During the January 1 renewals period, Willis Re said reinsurance pricing had been driven more by individual loss history and risk exposure than “blanket increases”.
Capital levels in the reinsurance industry remain robust, meaning a sustained hardening of rates is far from certain, especially if underwriting results return to profitability this year.
Willis Re found that during January – the first of the major contract renewal periods before April and July – catastrophe reinsurance pricing rose 80% in New Zealand rose and 40% in Australia.
While renewals in the US were moving up following small gains in mid-2011, they were far from uniform.
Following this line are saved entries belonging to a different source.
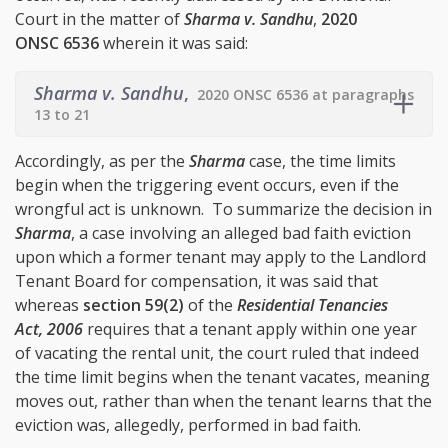
Court in the matter of
Sharma v. Sandhu
,
2020
ONSC 6536
wherein it was said:
Sharma v. Sandhu
,
2020 ONSC 6536 at paragraphs
13 to 21
Accordingly, as per the
Sharma
case, the time limits
begin when the triggering event occurs, even if the
wrongful act is unknown. To summarize the decision in
Sharma
, a case involving an alleged bad faith eviction
upon which a former tenant may apply to the Landlord
Tenant Board for compensation, it was said that
whereas
section 59(2)
of the
Residential Tenancies
Act, 2006
requires that a tenant apply within one year
of vacating the rental unit, the court ruled that indeed
the time limit begins when the tenant vacates, meaning
moves out, rather than when the tenant learns that the
eviction was, allegedly, performed in bad faith.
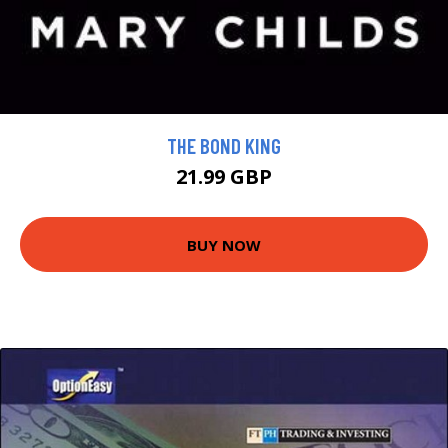
THE BOND KING
21.99 GBP
BUY NOW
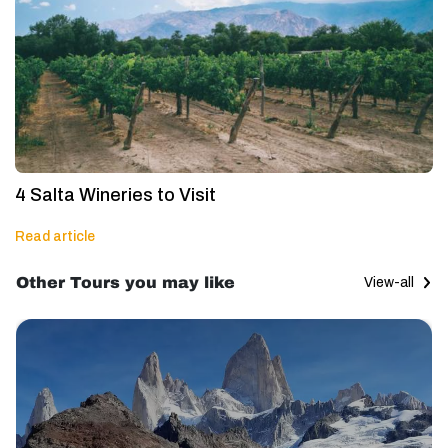
4 Salta Wineries to Visit
Read article
Other Tours you may like
View-all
“With the exception of a few problem long-tail classes, reinsurers have concentrated on increasing prices for natural catastrophe-exposed areas, which is leading to wide pricing differences by class,” Willis Re Chairman of International Business James Vickers said.
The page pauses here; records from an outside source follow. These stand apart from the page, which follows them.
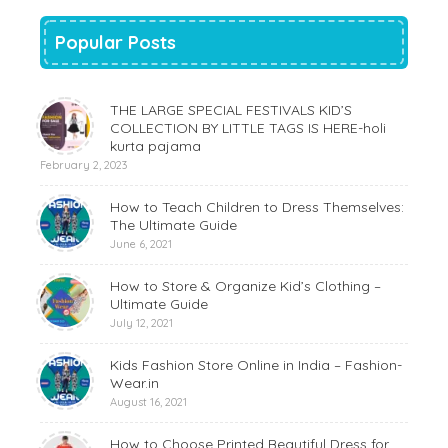
Popular Posts
THE LARGE SPECIAL FESTIVALS KID’S
COLLECTION BY LITTLE TAGS IS HERE-holi
kurta pajama
February 2, 2023
How to Teach Children to Dress Themselves:
The Ultimate Guide
June 6, 2021
How to Store & Organize Kid’s Clothing –
Ultimate Guide
July 12, 2021
Kids Fashion Store Online in India – Fashion-
Wear.in
August 16, 2021
How to Choose Printed Beautiful Dress for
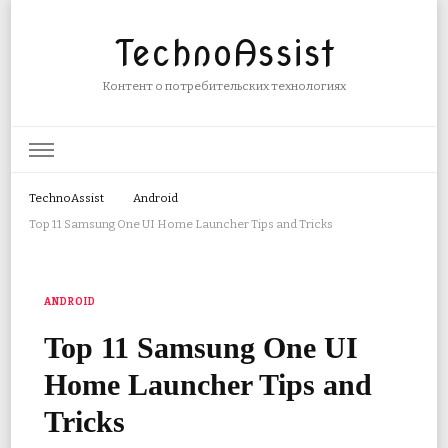
TechnoAssist
Контент о потребительских технологиях
TechnoAssist
Android
Top 11 Samsung One UI Home Launcher Tips and Tricks
ANDROID
Top 11 Samsung One UI
Home Launcher Tips and
Tricks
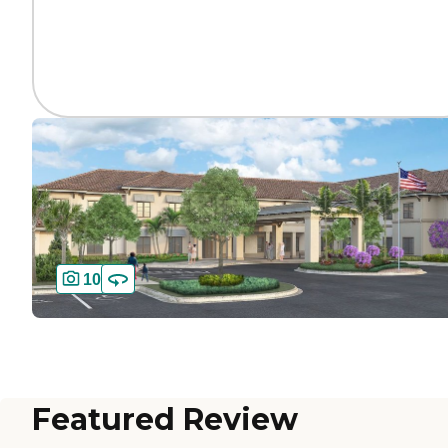
10
Featured Review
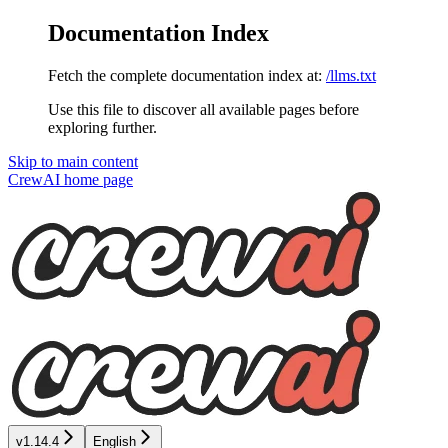
Documentation Index
Fetch the complete documentation index at:
/llms.txt
Use this file to discover all available pages before
exploring further.
Skip to main content
CrewAI
home page
v1.14.4
English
Bermuda-based XL Group found Japan, Thailand and New Zealand had been the most affected by reinsurance rate hikes, while cat policies in Europe rose below the rate of inflation.
XL Europe CEO David Watson says the renewals season has been “disappointing”, with “really no significant upward movement in trading conditions”.
Aon Benfield says insurers did not seek higher reinsurance limits during the January renewals period, but the larger loss-affected reinsurance programs are not up for review until later in the year.
US property reinsurance rates are “firming”, according to actuaries Towers Watson, but while reinsurers want to institute double-digit hikes, many companies have baulked at taking out additional cover.
Ratings agency AM Best says the Bermuda reinsurance market has exhibited signs of hardening in a “difficult yet promising renewal season”.
Both Standard & Poor’s and AM Best have confirmed a stable ratings outlook for the global reinsurance industry.